Document section:

_ _ _

Thursday, February 28, 2019

Sightseeing in Cochin—The Art Biennale, Dutch Palace and Jew Town

Wednesday, February 27, 2019
Cochin

Sightseeing in Cochin—the Art Biennale, Dutch Palace and Jew Town

Namaste from Cochin!
Having spent two entire days attending academic presentations at the South and Central Asia Fulbright Conference, I felt serious intellectual saturation and was ready for some R & R today. At any rate, since we were off the hook from lunch-time onwards, I did not feel too guilty about getting away from the sessions right after breakfast to see as much as I could of a city that offers to much to the visitor.
I awoke at 5.00 and began blogging but stopped at about 6.00 to send a text to my cousin Blossom who, together with her daughter Menaka, had visited Cochin last month especially for the Kochi Art Biennale (which is simply Italian for a bi-annual event). I was pleased that my visit to Cochin, almost a month later, would still occur while the Biennale was on and it was with great interest that I planned to attend it. Blossom called me from Chennai to tell me what I should not miss and I was on the phone with her for nearly an hour. Speaking to other attendees at the conference, who had arrived in Cochin earlier and had already visited the venue/s, I found out exactly where to go, how to get there and at what time I should reach to catch the guided tours that are given twice a day.

_ _ _

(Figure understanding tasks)
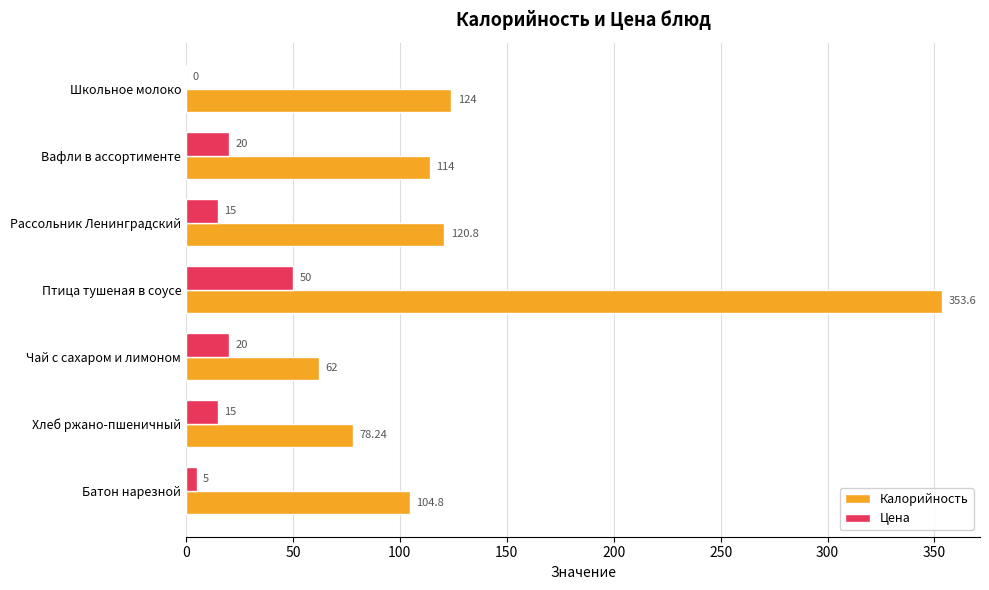

What is the sum of all Цена values?

125.0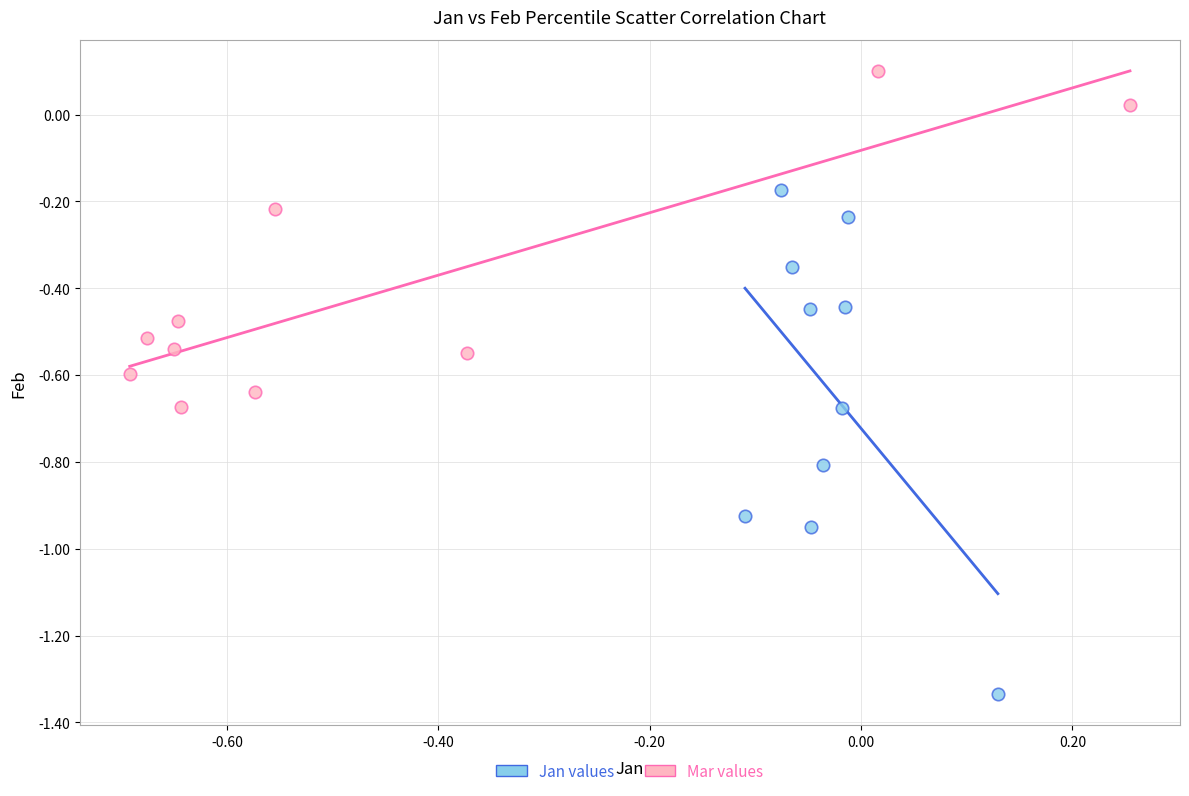

Which series reaches the maximum Y coordinate?

Mar values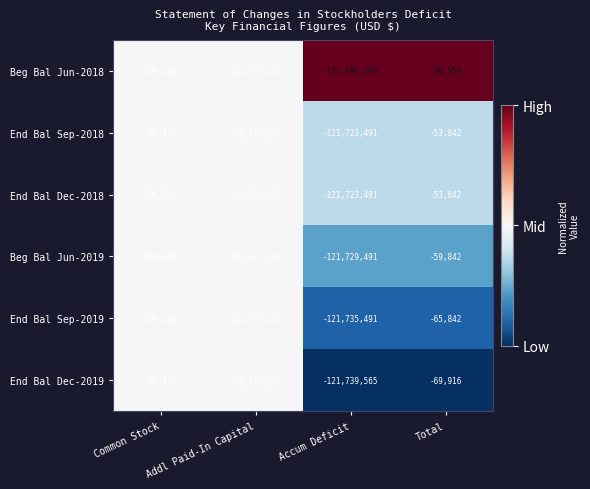

True or false: End Bal Dec-2018 has a value of -93251 at Total.

False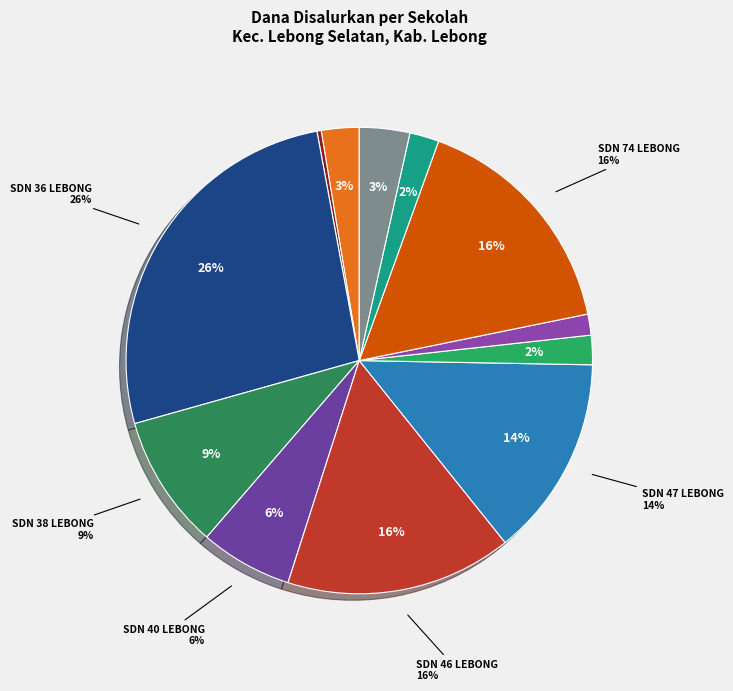

What portion of the pie excludes SDIT AL-HUSNA?

97.4%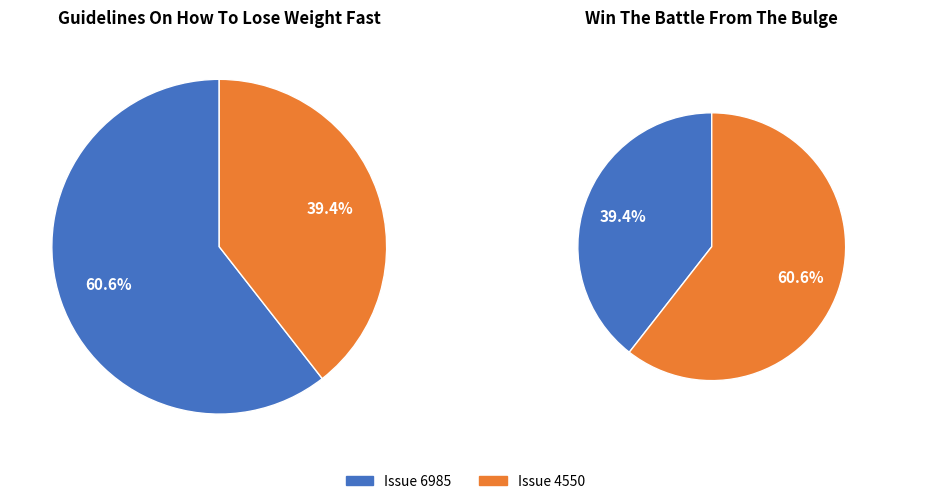

Count the number of slices in the pie.

2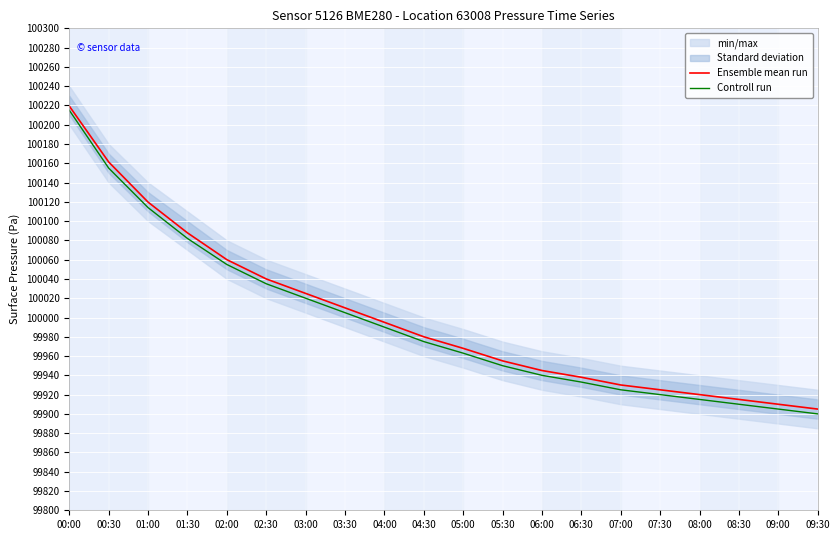

True or false: Ensemble mean run and Controll run cross at least once.

False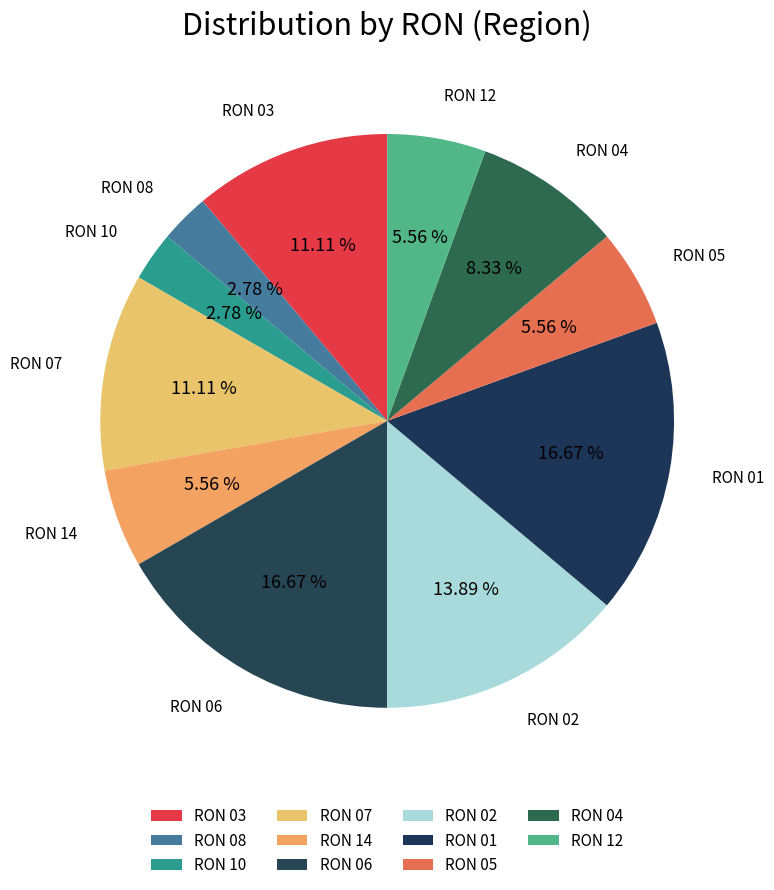

Does RON 05 represent more than half of the total?

No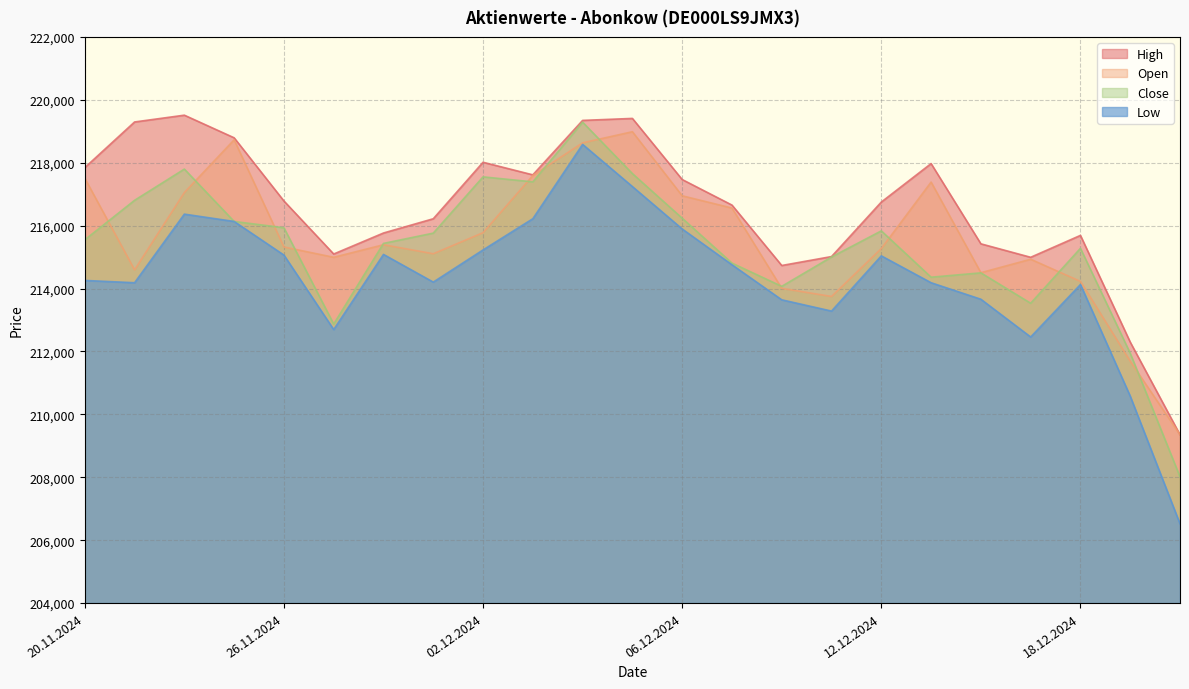

How many data points in Close are above 215550?

11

_ _ _

Prompt:
In the blog post about sightseeing in Cochin, who had visited Cochin the previous month especially for the Kochi Art Biennale?

Task output:
Blossom, together with her daughter Menaka.